- _What is being asked_: Below are several records. Retype exactly those lines running from the one with "-> [143,354,234,372] python3.6" through the one with "(368, 711) none", end lines included, and no others.

- _Provided data_:

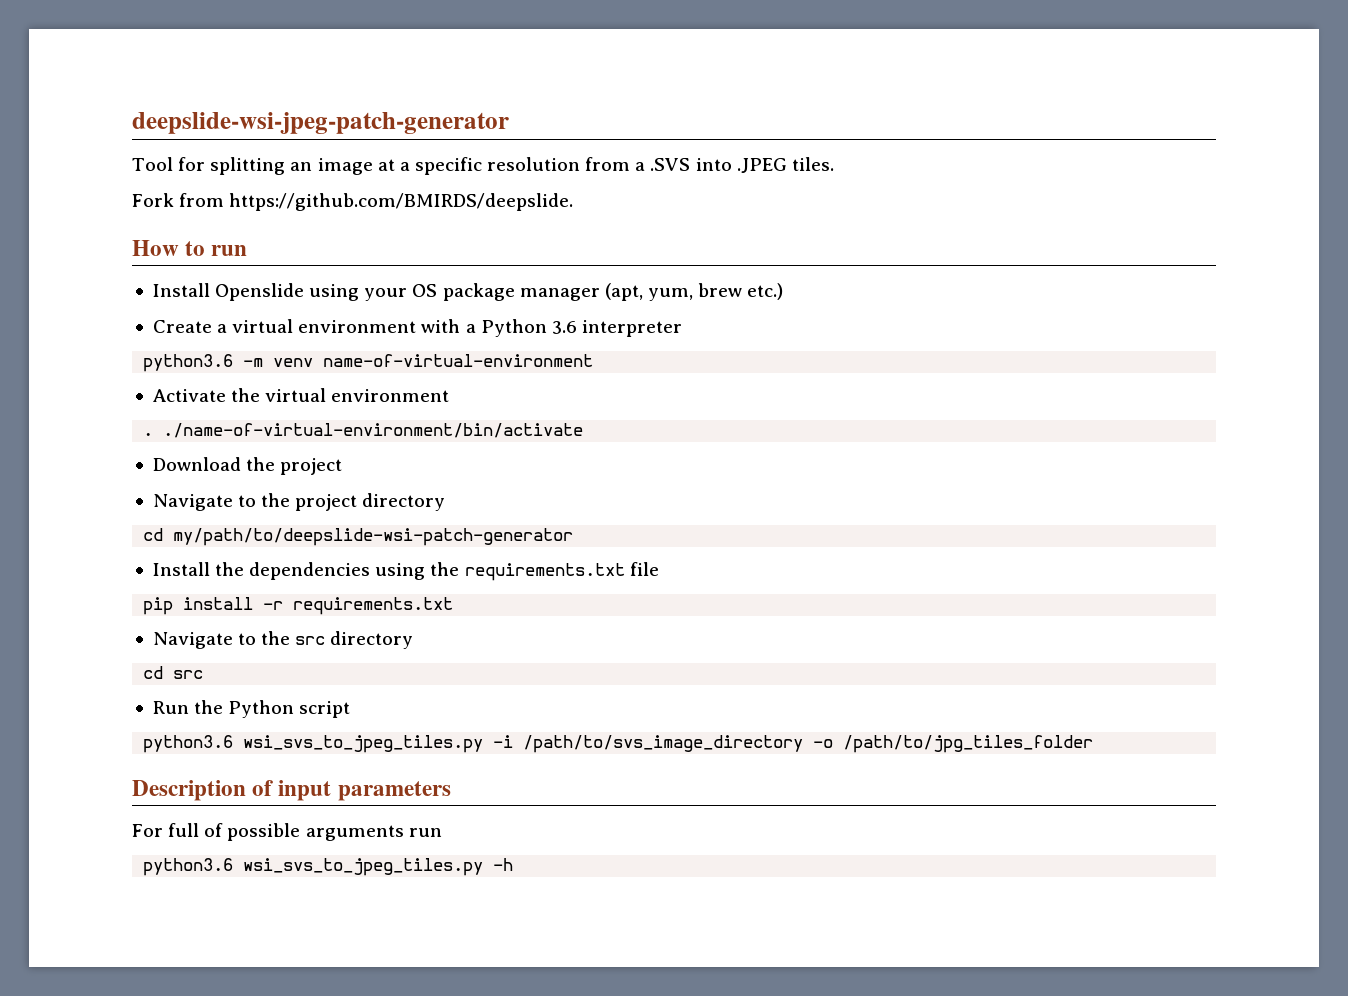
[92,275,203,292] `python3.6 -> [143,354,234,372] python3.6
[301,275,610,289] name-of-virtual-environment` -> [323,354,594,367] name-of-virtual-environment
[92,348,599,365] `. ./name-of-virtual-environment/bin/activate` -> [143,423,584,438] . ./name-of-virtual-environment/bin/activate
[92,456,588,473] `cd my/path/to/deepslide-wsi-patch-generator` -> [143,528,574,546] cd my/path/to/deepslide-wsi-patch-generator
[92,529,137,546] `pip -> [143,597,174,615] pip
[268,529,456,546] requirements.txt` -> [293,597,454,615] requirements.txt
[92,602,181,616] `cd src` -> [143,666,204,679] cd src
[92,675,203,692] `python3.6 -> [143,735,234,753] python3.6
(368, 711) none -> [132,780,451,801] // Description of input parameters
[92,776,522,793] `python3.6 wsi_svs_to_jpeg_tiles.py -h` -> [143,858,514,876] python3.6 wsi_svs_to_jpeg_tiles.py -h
--
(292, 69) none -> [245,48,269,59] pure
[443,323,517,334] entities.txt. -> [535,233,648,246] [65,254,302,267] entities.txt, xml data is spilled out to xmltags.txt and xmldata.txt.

- _Answer space_:
[92,275,203,292] `python3.6 -> [143,354,234,372] python3.6
[301,275,610,289] name-of-virtual-environment` -> [323,354,594,367] name-of-virtual-environment
[92,348,599,365] `. ./name-of-virtual-environment/bin/activate` -> [143,423,584,438] . ./name-of-virtual-environment/bin/activate
[92,456,588,473] `cd my/path/to/deepslide-wsi-patch-generator` -> [143,528,574,546] cd my/path/to/deepslide-wsi-patch-generator
[92,529,137,546] `pip -> [143,597,174,615] pip
[268,529,456,546] requirements.txt` -> [293,597,454,615] requirements.txt
[92,602,181,616] `cd src` -> [143,666,204,679] cd src
[92,675,203,692] `python3.6 -> [143,735,234,753] python3.6
(368, 711) none -> [132,780,451,801] // Description of input parameters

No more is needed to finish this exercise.